Quanto c’è di vero nella frase per cui “la storia la scrivono sempre i vincitori”? Ovvero: quanto è manipolabile la storia?

«La frase è meno vera di quanto si creda. Può capitare spesso che la storia ufficiale politica faccia una cronaca di parte, ma questo non accade per la storia quotidiana dove ci sono sempre tanti tipi di fonti diverse. E ci sono tante tracce materiali e scritte che raccontano dei perdenti. Il mestiere degli storici è proprio dubitare di qualsiasi cronaca ufficiale, applicare il metodo critico e porsi il dubbio. In quel dubbio c’è tutta la differenza». 

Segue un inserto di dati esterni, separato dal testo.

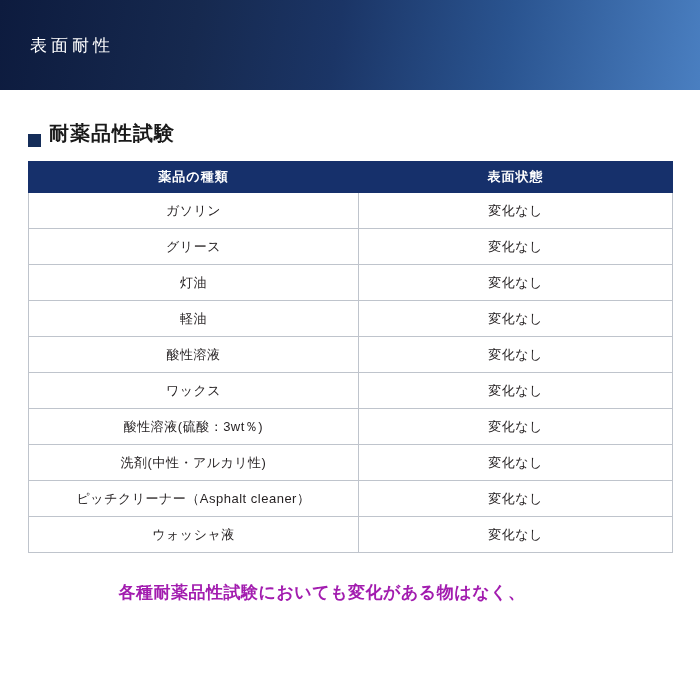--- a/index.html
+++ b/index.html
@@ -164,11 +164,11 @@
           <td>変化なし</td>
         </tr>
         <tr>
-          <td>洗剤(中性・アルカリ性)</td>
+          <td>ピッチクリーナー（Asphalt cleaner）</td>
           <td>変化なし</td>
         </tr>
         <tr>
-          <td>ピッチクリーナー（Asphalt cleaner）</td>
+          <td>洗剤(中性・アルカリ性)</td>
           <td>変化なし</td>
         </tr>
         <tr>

Abbiamo parlato di difficoltà oggi di capire quale e come insegnare la storia a scuola alle nuove generazioni. E però fuori da scuola stiamo assistendo a un’attenzione forse senza precedenti a questa materia che è addirittura sbarcata in Tv in prima serata di recente. Come se lo spiega?

«Non è semplice: io credo da una parte che un certo modo di sentire e studiare la storia stia battendo in ritirata perché manca l’idea di partecipazione e condivisione e le comunità si fondano più sul racconto che sullo scambio di beni materiali. Oggi ci troviamo in una società parcellizzata dove è il singolo che conta e questo fa sì che ci interessi meno la storia come collante sociale, ma allo stesso tempo sentiamo il bisogno di storie che ci rimandino alle nostre radici. Abbiamo tutti bisogno di radici, ma oggi queste sono più labili. Il successo mediatico della divulgazione storica credo sia una spia di una necessità che non viene meno e che ha alla base sempre le stesse domande».

All’ingresso di Classis è riportata una citazione di Momigliano che dice: “Quando voglio capire la storia d’Italia, prendo un treno e vado a Ravenna”. Lei viene spesso a Ravenna, condivide la frase?

«A Ravenna vengo sempre molto volentieri, ma mi pare un’affermazione forse un po’ eccessiva, quanto dice è vero per tutta o quasi l’Italia, è la fortuna di vivere in un luogo dove la linea del tempo corre davvero attraverso i millenni».